Chaney undoubtedly intended, by the indorsement and delivery of the certificate, that Basket should receive the money evidenced by it. The inquiry then is, whether the words used by him are to be construed by some rigorous rule of law so as to defeat his intention.

This subject of donations causa mortis was at an early period considered by Lord Hardwicke in Ward v. Turner, 2 Ves. Sen. 431, in which he held that an actual delivery was indispensable, and that a delivery to the donee, of receipts for South Sea annuities, was not sufficient to pass the property, though it was strong evidence of the intent. The delivery of the receipt was not a delivery of the thing.

After referring to the ruling, that a promissory note or bill of exchange not payable to bearer or indorsed in blank cannot so take effect, inasmuch as no property therein can pass by the delivery of the instrument, and to the like ruling for like reason, as to receipts for South Sea annuities, Story says: "It may admit of doubt whether the doctrine can now, upon principle, be sustained; for the ground upon which courts of equity now support donationes mortis causa is not that a complete property in the thing must pass by the delivery, but that it must so far pass by the delivery of the instrument as to give a title to the donee to the assistance of a court of equity to make the donation complete.

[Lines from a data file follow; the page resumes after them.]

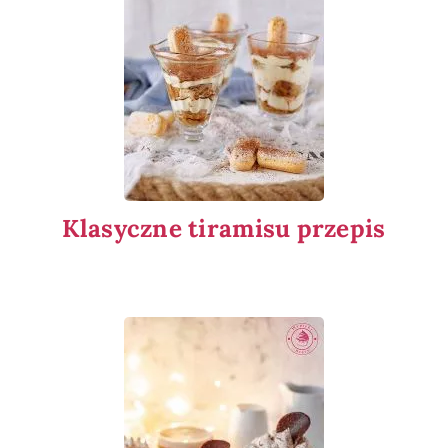
Klasyczne tiramisu przepis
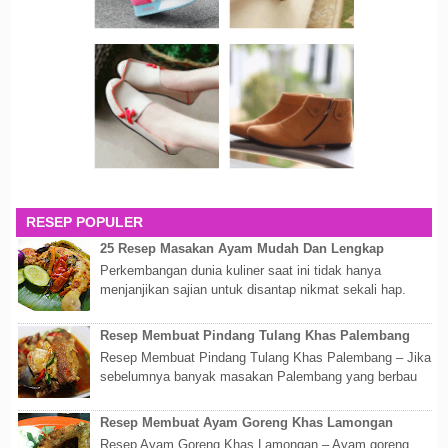
RESEP POPULER
25 Resep Masakan Ayam Mudah Dan Lengkap
Perkembangan dunia kuliner saat ini tidak hanya
menjanjikan sajian untuk disantap nikmat sekali hap.
Akan tetapi lebih dari itu dunia kuline...
Resep Membuat Pindang Tulang Khas Palembang
Resep Membuat Pindang Tulang Khas Palembang – Jika
sebelumnya banyak masakan Palembang yang berbau
olahan laut, maka kali kita akan membahas...
Resep Membuat Ayam Goreng Khas Lamongan
Resep Ayam Goreng Khas Lamongan – Ayam goreng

The doctrine no longer prevails, that where a delivery will not execute a complete gift inter vivos, it cannot create a donatio mortis causa, because it would not prevent the property from vesting in the executor; and that as a court of equity will not, inter vivos, compel a party to complete his gift, so it will not compel the executor to complete the gift of his testator. On the contrary, the doctrine now established by the highest authorities is, that courts of equity do not consider the interest as completely vested in the donee, but treat the delivery of the instrument as executing a trust for the donee to be enforced in equity." Story's Eq. Jur., sect. 607, p. 618.